国際青少年デー(8月12日)に寄せる
コフィー・アナン国連事務総長メッセージ
プレスリリース 03/079-J 2003年08月12日
今年で4回目となる国際青少年デーを迎える今、世界経済は不確実性の時代にあります。失業率の上昇は、労働市場の動きに特に影響を受けやすい若者に深刻な打撃を与えています。解雇、リストラ、労働市場への参入の機会の不足は、多くの人々を経済的に苦しい生活へ、そして絶望へと追いやっています。私たちは、若者の命が犯罪や薬物の乱用、内乱、果てはテロリズムによって無駄にされる悲劇をあまりにもたくさん見てきました。
青少年の失業はすべての国に影響を及ぼしている問題です。国際労働機関(ILO)は、現在およそ7,400万人の若者が職のない状態にあると推定しています。今後10年間に10億人以上が労働人口に加わります。新しい世代は、これまでのどの世代よりも高い教育を受けていますが、仕事を探すにあたっては、これまで同様、多くの障害に直面せざるを得ないでしょう。

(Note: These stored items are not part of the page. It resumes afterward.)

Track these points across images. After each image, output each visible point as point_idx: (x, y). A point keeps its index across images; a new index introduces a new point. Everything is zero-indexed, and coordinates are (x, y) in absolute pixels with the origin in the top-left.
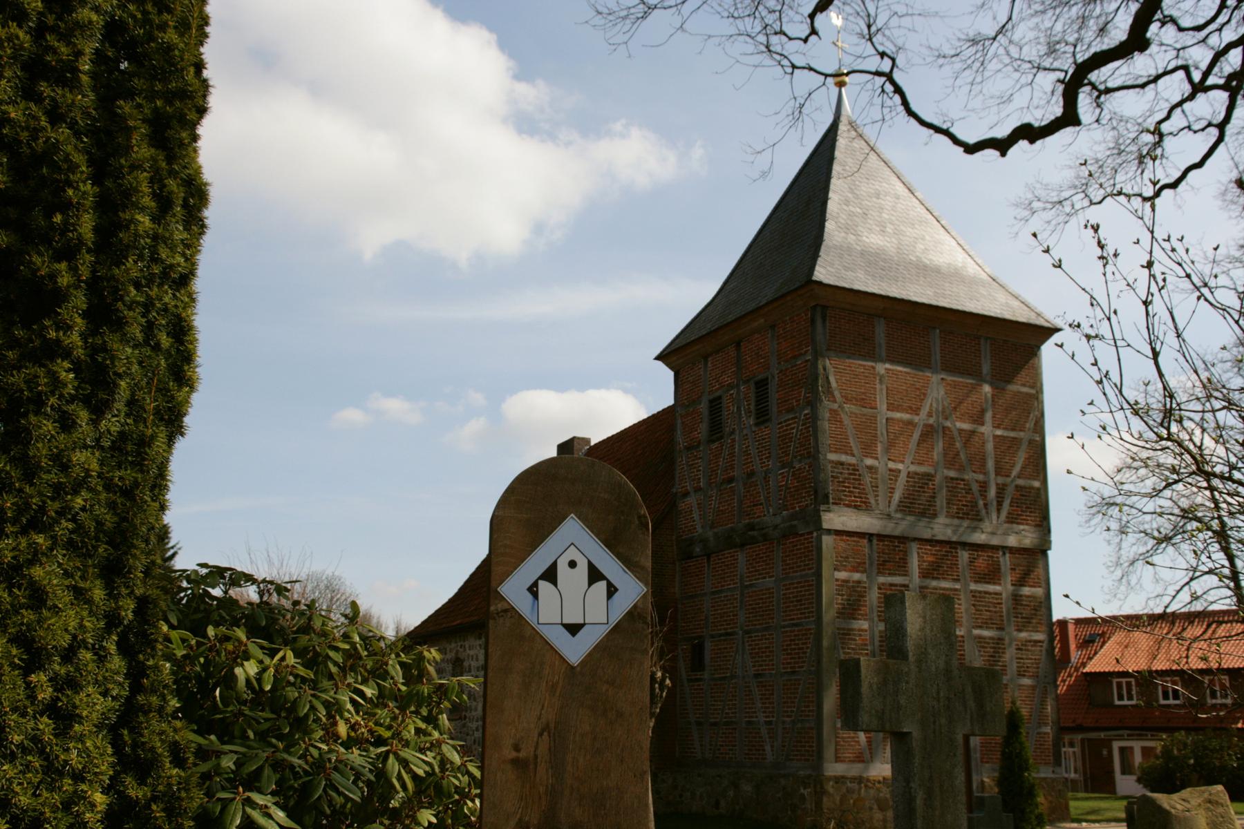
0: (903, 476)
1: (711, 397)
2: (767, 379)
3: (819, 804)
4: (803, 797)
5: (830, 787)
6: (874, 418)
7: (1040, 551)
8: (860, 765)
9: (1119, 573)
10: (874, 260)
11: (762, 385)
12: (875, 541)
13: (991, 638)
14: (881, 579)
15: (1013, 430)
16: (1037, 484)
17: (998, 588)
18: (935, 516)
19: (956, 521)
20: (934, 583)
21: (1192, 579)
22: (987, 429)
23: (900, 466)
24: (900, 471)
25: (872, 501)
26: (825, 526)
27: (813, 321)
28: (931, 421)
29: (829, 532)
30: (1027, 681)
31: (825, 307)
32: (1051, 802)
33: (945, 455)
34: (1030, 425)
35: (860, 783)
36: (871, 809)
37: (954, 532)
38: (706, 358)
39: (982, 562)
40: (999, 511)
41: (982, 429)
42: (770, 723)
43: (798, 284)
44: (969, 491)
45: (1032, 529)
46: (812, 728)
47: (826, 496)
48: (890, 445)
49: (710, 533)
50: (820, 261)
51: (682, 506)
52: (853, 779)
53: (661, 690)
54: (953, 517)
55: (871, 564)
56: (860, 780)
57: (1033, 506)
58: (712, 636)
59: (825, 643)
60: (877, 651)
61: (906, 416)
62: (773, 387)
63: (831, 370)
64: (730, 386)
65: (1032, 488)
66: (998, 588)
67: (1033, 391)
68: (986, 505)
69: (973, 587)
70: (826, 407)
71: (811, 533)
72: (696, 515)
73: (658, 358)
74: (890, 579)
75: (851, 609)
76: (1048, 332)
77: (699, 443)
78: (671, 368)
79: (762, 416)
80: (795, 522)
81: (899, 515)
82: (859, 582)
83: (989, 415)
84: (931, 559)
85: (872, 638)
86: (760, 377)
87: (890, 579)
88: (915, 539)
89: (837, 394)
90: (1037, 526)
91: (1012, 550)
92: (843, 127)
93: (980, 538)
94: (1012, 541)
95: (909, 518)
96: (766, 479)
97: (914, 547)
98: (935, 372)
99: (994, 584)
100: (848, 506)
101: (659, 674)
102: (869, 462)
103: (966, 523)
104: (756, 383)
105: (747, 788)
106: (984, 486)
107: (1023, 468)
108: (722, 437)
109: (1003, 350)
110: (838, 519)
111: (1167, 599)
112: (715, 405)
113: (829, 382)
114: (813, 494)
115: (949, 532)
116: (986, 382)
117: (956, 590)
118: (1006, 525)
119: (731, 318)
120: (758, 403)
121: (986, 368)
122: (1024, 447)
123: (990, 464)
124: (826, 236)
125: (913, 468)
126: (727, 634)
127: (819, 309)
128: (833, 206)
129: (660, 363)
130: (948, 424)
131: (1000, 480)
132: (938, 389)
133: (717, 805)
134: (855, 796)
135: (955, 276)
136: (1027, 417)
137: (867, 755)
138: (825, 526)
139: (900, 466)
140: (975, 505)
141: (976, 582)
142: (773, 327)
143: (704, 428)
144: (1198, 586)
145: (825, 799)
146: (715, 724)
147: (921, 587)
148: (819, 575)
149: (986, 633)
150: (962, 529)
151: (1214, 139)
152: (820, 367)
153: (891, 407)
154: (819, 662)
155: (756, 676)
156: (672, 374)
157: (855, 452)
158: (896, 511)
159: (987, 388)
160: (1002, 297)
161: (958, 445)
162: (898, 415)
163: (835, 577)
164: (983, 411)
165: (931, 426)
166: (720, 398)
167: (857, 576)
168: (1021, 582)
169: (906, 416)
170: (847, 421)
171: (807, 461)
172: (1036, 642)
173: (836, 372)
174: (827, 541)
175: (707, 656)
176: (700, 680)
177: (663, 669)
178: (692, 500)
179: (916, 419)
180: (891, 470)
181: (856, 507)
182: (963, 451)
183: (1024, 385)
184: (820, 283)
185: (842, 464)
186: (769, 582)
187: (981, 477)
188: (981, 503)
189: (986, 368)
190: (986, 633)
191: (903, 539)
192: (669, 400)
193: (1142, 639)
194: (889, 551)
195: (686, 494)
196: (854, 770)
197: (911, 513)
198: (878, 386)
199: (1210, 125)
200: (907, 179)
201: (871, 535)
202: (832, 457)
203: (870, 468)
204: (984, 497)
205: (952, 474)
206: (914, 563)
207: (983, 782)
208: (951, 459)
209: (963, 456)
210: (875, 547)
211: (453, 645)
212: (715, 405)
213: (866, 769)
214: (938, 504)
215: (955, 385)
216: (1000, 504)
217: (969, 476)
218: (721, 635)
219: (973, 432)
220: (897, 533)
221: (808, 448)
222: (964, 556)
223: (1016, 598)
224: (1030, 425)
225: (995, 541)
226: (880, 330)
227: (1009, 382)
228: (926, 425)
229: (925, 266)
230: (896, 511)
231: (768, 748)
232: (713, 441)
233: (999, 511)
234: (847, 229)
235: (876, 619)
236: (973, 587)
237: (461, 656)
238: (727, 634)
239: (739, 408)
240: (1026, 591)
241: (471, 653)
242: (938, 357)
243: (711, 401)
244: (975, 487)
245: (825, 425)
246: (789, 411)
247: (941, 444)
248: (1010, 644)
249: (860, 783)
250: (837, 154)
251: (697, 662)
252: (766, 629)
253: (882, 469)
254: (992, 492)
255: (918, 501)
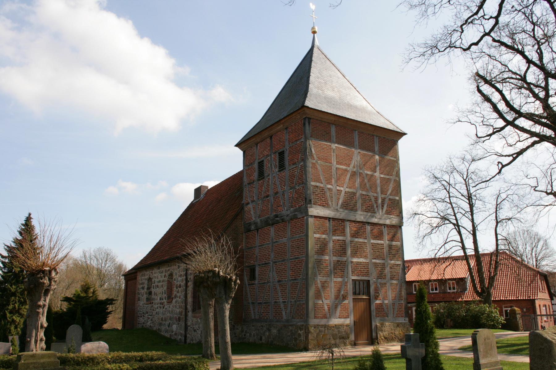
0: (343, 193)
1: (259, 161)
2: (284, 151)
3: (307, 337)
4: (300, 335)
5: (312, 329)
6: (331, 168)
7: (399, 226)
8: (325, 320)
9: (419, 241)
10: (329, 100)
11: (281, 154)
12: (331, 221)
13: (379, 263)
14: (334, 238)
15: (388, 175)
16: (397, 198)
17: (382, 242)
18: (356, 210)
19: (365, 213)
20: (356, 240)
21: (445, 243)
22: (377, 174)
23: (342, 189)
24: (342, 191)
25: (330, 203)
26: (310, 214)
27: (304, 124)
28: (355, 170)
29: (311, 216)
30: (395, 282)
31: (309, 119)
32: (404, 333)
33: (361, 184)
34: (394, 173)
35: (325, 327)
36: (330, 339)
37: (365, 218)
38: (257, 145)
39: (376, 230)
40: (382, 209)
41: (375, 174)
42: (285, 302)
43: (298, 108)
44: (370, 200)
45: (396, 217)
46: (304, 304)
47: (310, 201)
48: (338, 180)
49: (258, 220)
50: (307, 99)
51: (246, 209)
52: (322, 326)
53: (235, 285)
54: (364, 211)
55: (330, 231)
56: (325, 326)
57: (395, 206)
58: (259, 265)
59: (310, 265)
60: (332, 269)
61: (344, 167)
62: (286, 155)
63: (312, 146)
64: (268, 156)
65: (395, 200)
66: (382, 242)
67: (395, 159)
68: (377, 206)
69: (372, 241)
70: (310, 162)
71: (304, 217)
72: (252, 213)
73: (236, 146)
74: (338, 238)
75: (322, 250)
76: (401, 134)
77: (254, 181)
78: (242, 150)
79: (282, 167)
80: (296, 213)
81: (341, 210)
82: (324, 239)
83: (378, 168)
84: (355, 229)
85: (330, 263)
86: (281, 150)
87: (338, 238)
88: (348, 220)
89: (315, 156)
90: (397, 216)
91: (388, 226)
92: (315, 50)
93: (375, 220)
94: (388, 222)
95: (346, 211)
96: (283, 195)
97: (348, 224)
98: (356, 149)
99: (381, 240)
100: (320, 205)
101: (234, 277)
102: (329, 186)
103: (369, 214)
104: (279, 153)
105: (274, 331)
106: (376, 199)
107: (392, 191)
108: (264, 178)
109: (384, 140)
110: (315, 211)
111: (436, 251)
112: (261, 164)
113: (311, 151)
114: (304, 201)
115: (362, 218)
116: (377, 154)
117: (365, 243)
118: (386, 215)
119: (268, 126)
120: (280, 162)
121: (377, 148)
122: (392, 182)
123: (379, 189)
124: (309, 90)
125: (347, 190)
126: (266, 264)
127: (307, 119)
128: (312, 79)
129: (237, 148)
130: (361, 171)
131: (383, 196)
132: (357, 156)
133: (261, 339)
134: (323, 333)
135: (363, 110)
136: (393, 168)
137: (328, 316)
138: (310, 214)
139: (342, 189)
140: (373, 206)
141: (373, 239)
142: (286, 129)
143: (256, 174)
144: (447, 246)
145: (310, 335)
146: (260, 303)
147: (351, 241)
148: (307, 236)
149: (377, 261)
150: (368, 217)
151: (494, 23)
152: (308, 144)
153: (338, 163)
154: (307, 274)
155: (279, 281)
156: (242, 152)
157: (323, 182)
158: (340, 208)
159: (377, 157)
160: (382, 120)
161: (366, 181)
162: (341, 167)
163: (314, 236)
164: (376, 167)
165: (355, 172)
166: (263, 161)
167: (324, 236)
168: (392, 239)
169: (344, 167)
170: (319, 168)
171: (302, 185)
172: (398, 265)
173: (315, 146)
174: (311, 220)
175: (257, 273)
176: (254, 284)
177: (236, 275)
178: (250, 206)
179: (349, 169)
180: (338, 190)
181: (323, 206)
182: (368, 183)
183: (392, 157)
184: (308, 107)
185: (317, 187)
186: (285, 240)
187: (375, 195)
188: (375, 205)
189: (377, 148)
190: (377, 261)
191: (343, 220)
192: (239, 167)
193: (427, 267)
194: (338, 224)
195: (248, 204)
196: (323, 322)
197: (346, 209)
198: (332, 154)
199: (491, 17)
200: (342, 71)
201: (330, 218)
202: (313, 183)
203: (329, 189)
204: (376, 203)
205: (364, 193)
206: (348, 230)
207: (376, 325)
208: (363, 186)
209: (368, 185)
210: (331, 224)
211: (148, 272)
212: (261, 164)
213: (328, 321)
214: (358, 205)
215: (364, 155)
216: (383, 206)
217: (371, 194)
218: (263, 264)
219: (372, 175)
220: (341, 218)
221: (302, 180)
222: (368, 228)
223: (390, 247)
224: (394, 173)
225: (381, 222)
226: (333, 129)
227: (386, 155)
228: (352, 172)
229: (351, 105)
230: (340, 208)
231: (284, 313)
232: (260, 180)
233: (382, 209)
234: (318, 88)
235: (332, 255)
236: (372, 241)
237: (151, 277)
238: (266, 264)
239: (271, 165)
240: (394, 243)
241: (155, 275)
242: (357, 140)
243: (259, 163)
244: (373, 199)
245: (310, 169)
246: (293, 164)
247: (359, 180)
248: (387, 266)
249: (325, 327)
250: (313, 59)
251: (252, 276)
252: (284, 260)
253: (334, 190)
254: (380, 201)
255: (349, 204)
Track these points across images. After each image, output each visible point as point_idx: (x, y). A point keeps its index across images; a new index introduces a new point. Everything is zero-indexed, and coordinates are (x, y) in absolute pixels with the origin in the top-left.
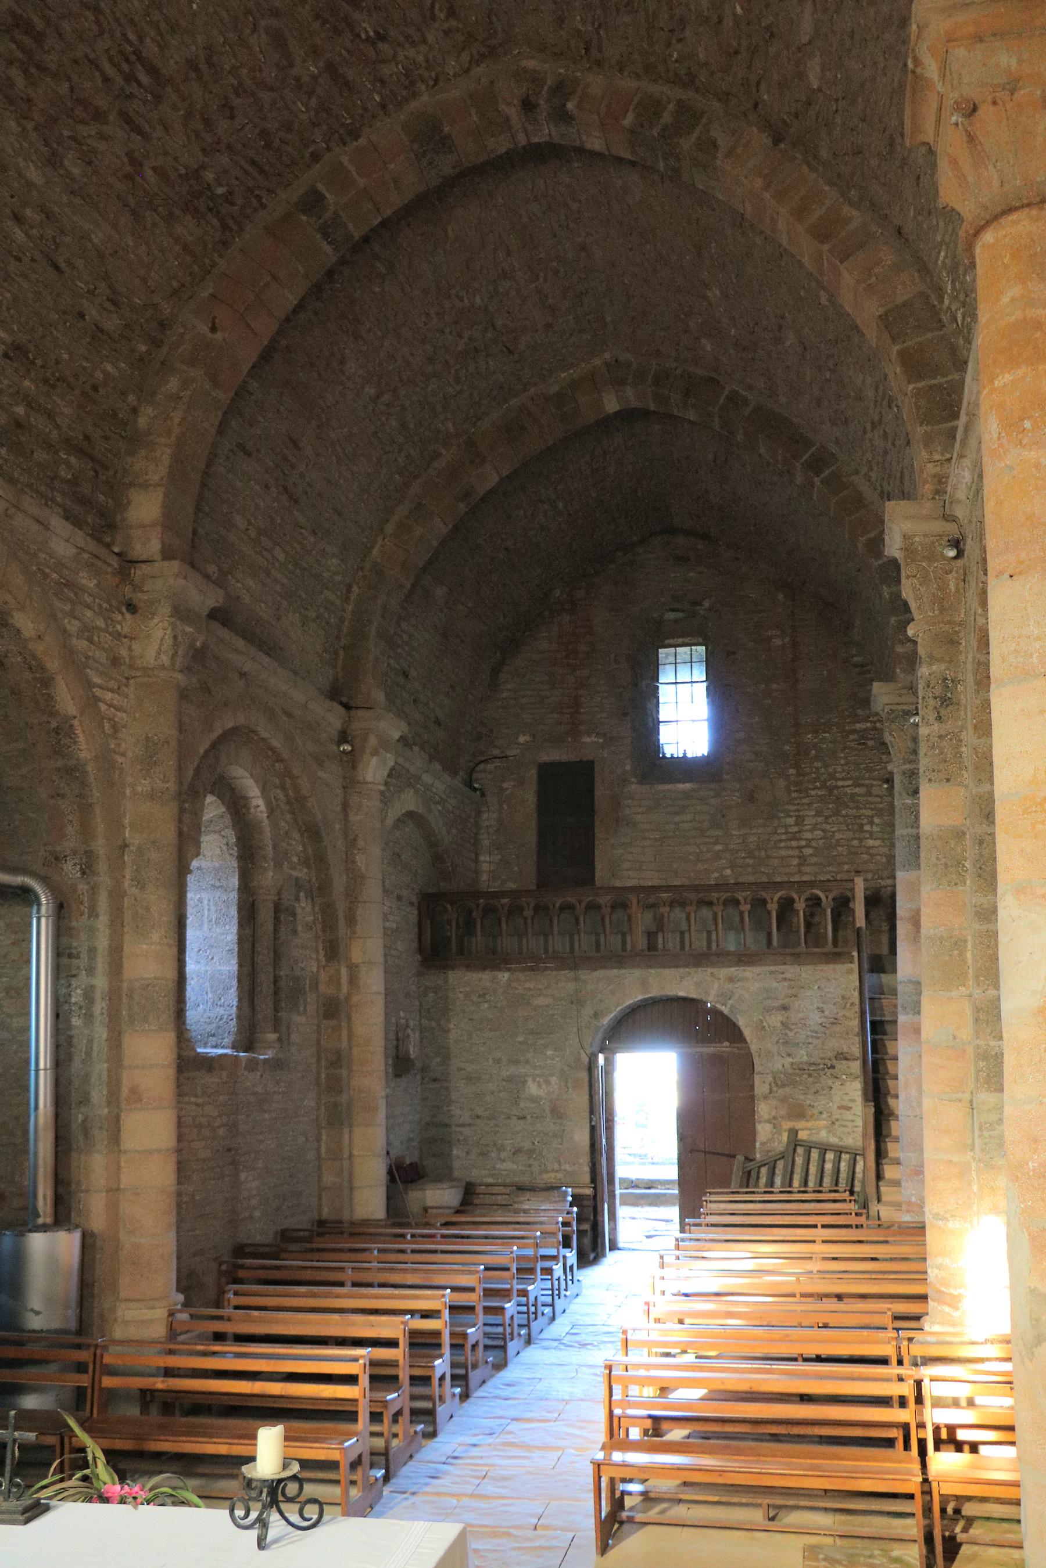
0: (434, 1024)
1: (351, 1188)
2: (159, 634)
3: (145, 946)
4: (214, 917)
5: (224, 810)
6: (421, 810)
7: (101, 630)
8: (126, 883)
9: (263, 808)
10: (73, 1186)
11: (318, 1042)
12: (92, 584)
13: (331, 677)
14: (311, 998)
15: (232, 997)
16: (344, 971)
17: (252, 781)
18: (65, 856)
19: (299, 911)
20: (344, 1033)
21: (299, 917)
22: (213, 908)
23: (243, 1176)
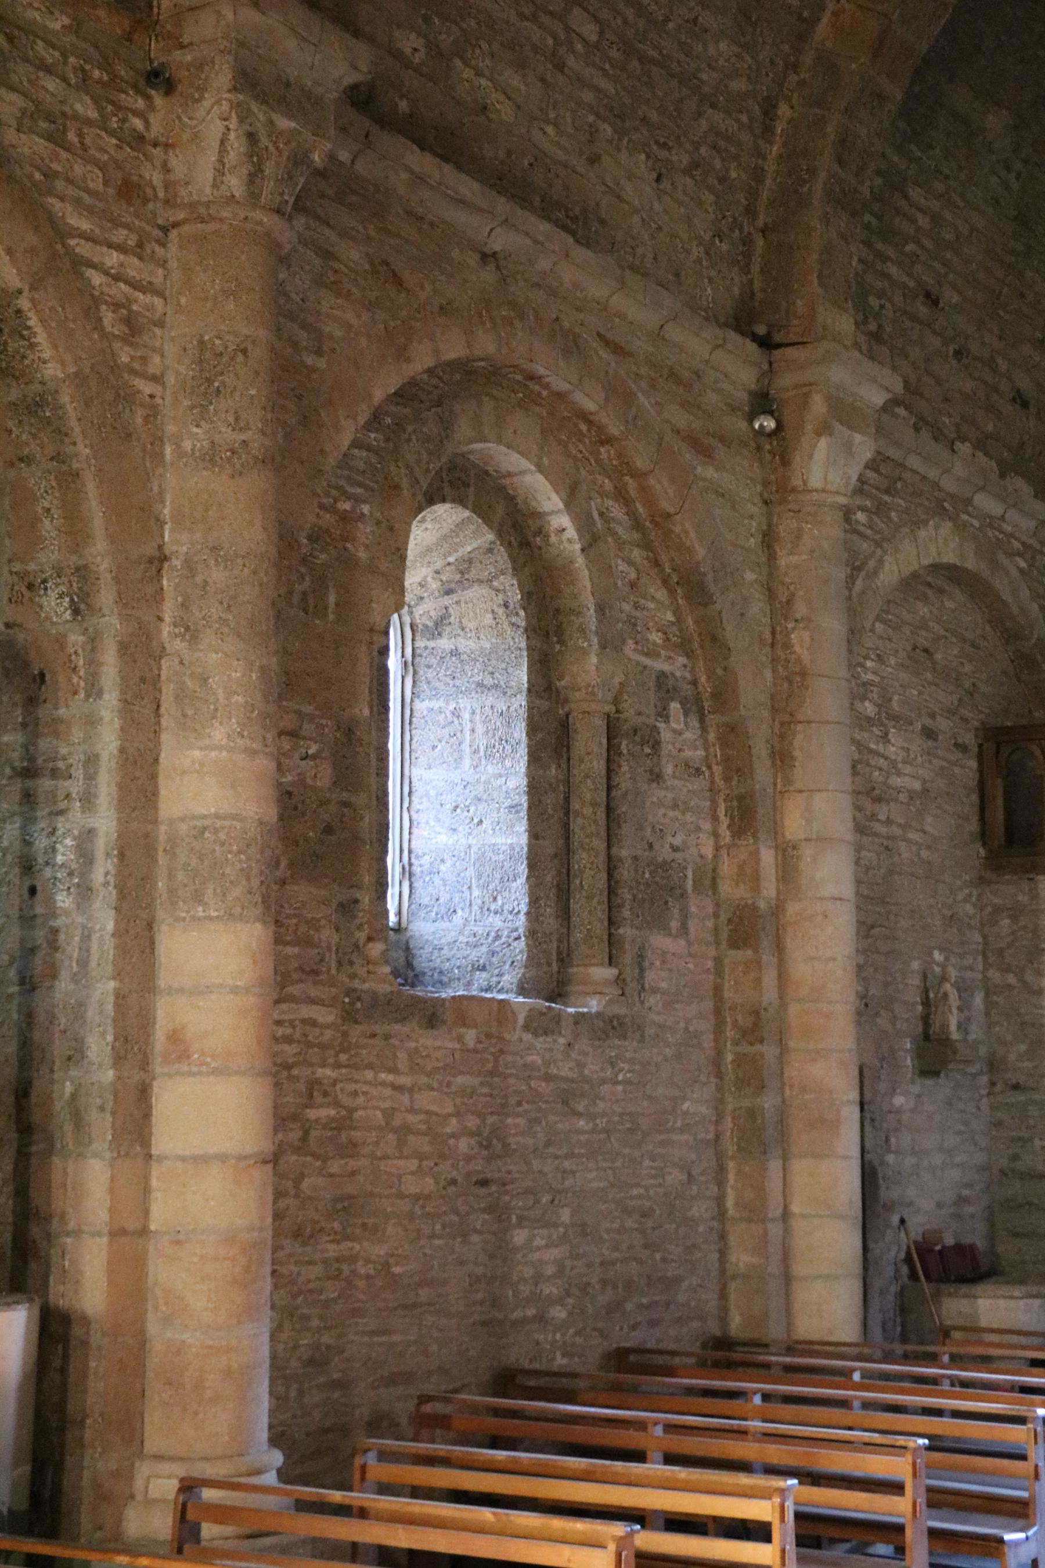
0: (1011, 979)
1: (787, 1278)
2: (216, 129)
3: (197, 753)
4: (482, 742)
5: (491, 537)
6: (971, 563)
7: (89, 122)
8: (166, 630)
9: (571, 532)
10: (55, 1221)
11: (718, 990)
12: (57, 23)
13: (736, 291)
14: (699, 906)
15: (517, 895)
16: (767, 856)
17: (540, 478)
18: (44, 581)
19: (665, 735)
20: (770, 977)
21: (667, 749)
22: (480, 729)
23: (519, 1237)
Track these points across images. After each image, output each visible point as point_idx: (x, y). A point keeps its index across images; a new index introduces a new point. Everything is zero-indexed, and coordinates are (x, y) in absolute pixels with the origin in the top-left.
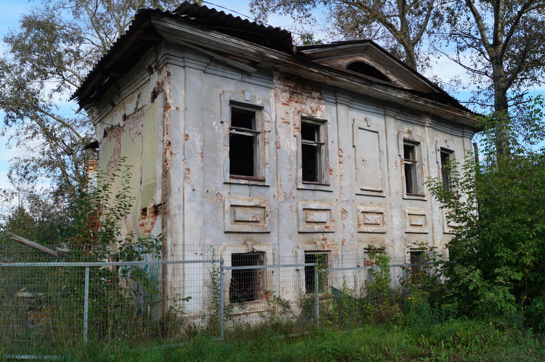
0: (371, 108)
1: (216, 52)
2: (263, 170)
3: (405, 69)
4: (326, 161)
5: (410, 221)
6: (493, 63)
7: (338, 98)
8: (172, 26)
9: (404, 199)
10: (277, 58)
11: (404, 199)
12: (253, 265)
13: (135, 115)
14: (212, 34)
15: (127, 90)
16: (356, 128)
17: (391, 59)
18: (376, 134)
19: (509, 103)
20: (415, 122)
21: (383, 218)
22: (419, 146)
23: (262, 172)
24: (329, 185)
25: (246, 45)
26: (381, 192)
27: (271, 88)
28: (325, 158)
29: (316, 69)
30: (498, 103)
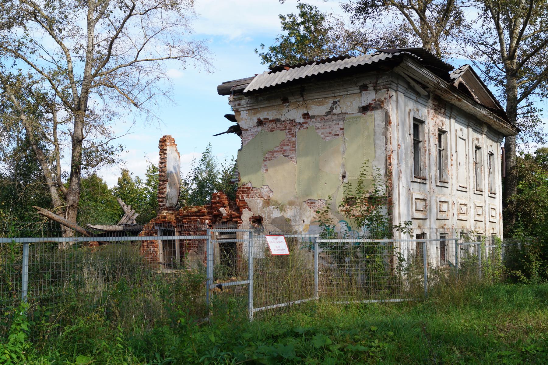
0: (463, 120)
1: (418, 82)
2: (424, 172)
3: (484, 89)
4: (445, 164)
5: (477, 212)
6: (508, 74)
7: (453, 113)
8: (410, 65)
9: (474, 194)
10: (444, 87)
11: (474, 194)
12: (171, 235)
13: (326, 118)
14: (424, 70)
15: (319, 94)
16: (458, 137)
17: (478, 81)
18: (464, 141)
19: (517, 111)
20: (479, 131)
21: (467, 209)
22: (480, 150)
23: (423, 172)
24: (448, 183)
25: (434, 77)
26: (466, 188)
27: (426, 106)
28: (444, 161)
29: (456, 94)
30: (510, 110)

私たちは世界中の若者に、一定水準の生産的な仕事を見つける機会を与えるための戦略を発展させなければなりません。そうした仕事は、独立した責任感ある世界市民となることを可能にします。これには、世界中で雇用適性、機会均等、企業家精神、若者のための雇用創出を促進することが含まれます。
「ミレニアム開発目標」の1つとして設定された開発のためのグローバル・パートナーシップの一環として、私は青少年雇用ネットワークを創設し、一連の政策提言を作成するためのハイレベル委員会を任命しました。委員会は、6月30日と7月1日にジュネーブで開かれた第2回会合で、すべての国に対し、この分野でのすぐれた政策活動を国レベルでの実効ある行動に移すことを提唱しました。
青少年雇用ネットワークとその国別パートナーは、ILOおよび世界銀行の専門能力を活かして、若者の雇用に関する国としての行動計画を策定する予定です。私は、若者の雇用のために財政的な資源を動員し、学校と職場との間に橋をかけ、国の行動計画の策定と実行において若者の組織が積極的な役割を果たすよう促すというこのネットワークの目的を全面的に支援しています。
若者は決して社会の重荷であるとみなされるべきではありません。若者は社会の最も貴重な資産です。ある委員が強調したように、問題なのは「失業」です。若者は問題ではなく「答え」なのです。この国際青少年デーを機に、社会の発展と進歩に貢献する機会が世界中の若者に与えられるよう力を尽くしていきましょう。